(Texto proporcionado):
======

A un nuevo aniversario de su muerte, la figura de Augusto Pinochet vuelve al centro del debate: no para reescribir la historia, sino para evitar que se la reduzca a un eslogan absurdo que la ultraizquierda chilena pretende imponer.
| Augusto Pinochet. |
De gobernante de facto a presidente constitucional
Hay un hecho que incomoda a buena parte de la izquierda chilena: en 1980 no hubo solo una imposición, hubo un plebiscito. Con la aprobación de la Constitución de ese año, Pinochet dejó de ser “Jefe Supremo” y pasó a ser Presidente de la República, con un mandato y un itinerario político definidos en una Carta Fundamental ratificada en las urnas.
¿Se puede discutir la legitimidad del proceso? Por supuesto que puede ser puesto en dudas. Pero negarlo de plano es una forma de deshonestidad histórica. Desde ese momento, el poder dejó de sostenerse solo en la fuerza y comenzó a sostenerse en una arquitectura institucional que, paradójicamente, sería la que abriría el camino al retorno de la democracia plena, la cual se había perdido ya mucho antes del 11 de septiembre de 1973.
La transición no fue una conquista de la izquierda
Otro mito cómodo es el de la izquierda “derrotando” a Pinochet. La realidad es mucho menos épica para ellos: el plebiscito de 1988 no fue una revuelta, fue el cumplimiento estricto de una regla escrita años antes por el propio Gobierno Militar. Fue el mismo diseño institucional impulsado desde La Moneda el que obligó a someter la continuidad del gobierno al veredicto ciudadano, conforme estaba estipulado en la propia Constitución de 1980.
Lo verdaderamente excepcional no fue la ajustada derrota del “Sí”, sino lo que vino después: el respeto absoluto a los resultados de las votaciones, la convocatoria a elecciones libres y una entrega del poder en forma pacífica: sin guerra civil, sin colapso económico y sin descomposición institucional.
En una región marcada por transiciones traumáticas, entre 1988 y 1990 Chile ofreció una rareza histórica: una salida ordenada desde un régimen autoritario hacia la democracia, bajo las reglas que ese mismo régimen había establecido.
El general que transformó un país
Antes de juzgar con la comodidad del presente, vale la pena recordar el país que recibió Pinochet a causa de la ineptocracia marxista de Salvador Allende: inflación descontrolada, desabastecimiento, violencia política, grupos terroristas armados que hablaban abiertamente de la lucha revolucionaria y un Estado al borde de la parálisis total y del colapso absoluto.
Las reformas que impulsó el Gobierno Militar fueron drásticas y hasta hoy generan controversia. Pero es innegable que establecieron las bases sólidas del crecimiento que marcaría los siguientes treinta años: apertura económica, modernización del Estado, reforma previsional, fortalecimiento de la infraestructura, expansión del sistema eléctrico, construcción del actual Congreso Nacional, impulso al Metro de Santiago y proyectos de integración territorial como la Carretera Austral.

======

(Con la información):
1. Enumera todo lo que, según el texto sobre Augusto Pinochet, formó parte de las bases del crecimiento establecidas por las reformas del Gobierno Militar.
2. Prosigue el texto sobre Augusto Pinochet a partir del último párrafo mostrado.

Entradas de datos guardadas
======

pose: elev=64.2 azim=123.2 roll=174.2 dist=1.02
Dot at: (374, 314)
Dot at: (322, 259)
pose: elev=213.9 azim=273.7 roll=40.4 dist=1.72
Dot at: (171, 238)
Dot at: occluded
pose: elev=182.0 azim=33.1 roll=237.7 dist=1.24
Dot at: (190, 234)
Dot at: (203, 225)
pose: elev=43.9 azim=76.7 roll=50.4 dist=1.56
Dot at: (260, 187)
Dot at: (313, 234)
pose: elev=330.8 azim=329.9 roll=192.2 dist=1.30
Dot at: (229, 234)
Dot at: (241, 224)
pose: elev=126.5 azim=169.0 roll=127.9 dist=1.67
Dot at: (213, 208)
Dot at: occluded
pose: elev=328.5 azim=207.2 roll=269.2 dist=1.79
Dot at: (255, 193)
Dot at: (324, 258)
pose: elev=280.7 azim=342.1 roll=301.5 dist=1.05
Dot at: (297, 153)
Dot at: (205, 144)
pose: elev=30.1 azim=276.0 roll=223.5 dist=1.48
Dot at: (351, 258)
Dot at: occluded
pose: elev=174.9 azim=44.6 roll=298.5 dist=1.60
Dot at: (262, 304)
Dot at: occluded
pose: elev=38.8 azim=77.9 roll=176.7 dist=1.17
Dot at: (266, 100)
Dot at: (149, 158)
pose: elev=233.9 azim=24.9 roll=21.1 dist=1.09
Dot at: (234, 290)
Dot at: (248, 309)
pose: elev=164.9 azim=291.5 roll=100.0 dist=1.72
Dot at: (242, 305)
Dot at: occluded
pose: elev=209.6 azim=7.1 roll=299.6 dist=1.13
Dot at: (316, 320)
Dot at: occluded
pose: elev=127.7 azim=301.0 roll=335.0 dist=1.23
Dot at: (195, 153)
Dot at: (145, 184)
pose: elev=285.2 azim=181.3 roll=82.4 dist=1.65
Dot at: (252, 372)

======

(Respuestas por número):
1.
- Apertura económica
- Modernización del Estado
- Reforma previsional
- Fortalecimiento de la infraestructura
- Expansión del sistema eléctrico
- Construcción del actual Congreso Nacional
- Impulso al Metro de Santiago
- Proyectos de integración territorial como la Carretera Austral

2.
Nada de de lo que se diga en contra del gobierno de Augusto Pinochet puede borrar los logros económicos, institucionales y sociales que explican por qué Chile dejó de parecerse a una república fallida y pasó a convertirse en un país viable.
La historia como campo de batalla
El problema de fondo no es Pinochet. El problema es la relación de Chile con su propia historia. A la izquierda y la ultraizquierda les resulta funcional un relato monocromático: un villano absoluto, una épica de resistencia y un final heroico. A la derecha y a la centroderecha les ha faltado coraje para defender una visión más completa, por miedo al qué dirán... y por miedo a perder elecciones.
Reconocer que Pinochet comenzó su administración siendo un dictador no impide afirmar que, a partir de 1980, ejerció como presidente constitucional. Reconocer las violaciones a los derechos humanos no obliga a negar que bajo su gobierno se construyeron las bases del Chile moderno. La madurez política comienza cuando somos capaces de sostener dos ideas que incomodan al mismo tiempo.
Una verdad histórica que no cabe en consignas
Chile no necesita estatuas nuevas ni derribar otras. Necesita algo más difícil: honestidad intelectual. Pinochet no fue un mito ni un demonio de caricatura. Fue un hombre de poder que gobernó en tiempos de crisis, que encabezó un régimen autoritario, pero que también diseñó las reglas que permitieron una transición pacífica y ordenada hacia la democracia.
A décadas de distancia, lo verdaderamente revolucionario no es defenderlo ni condenarlo con furia, sino entenderlo sin miedo. Porque los países que renuncian a comprender su historia están condenados a repetirla, siempre desde la peor versión de sí mismos.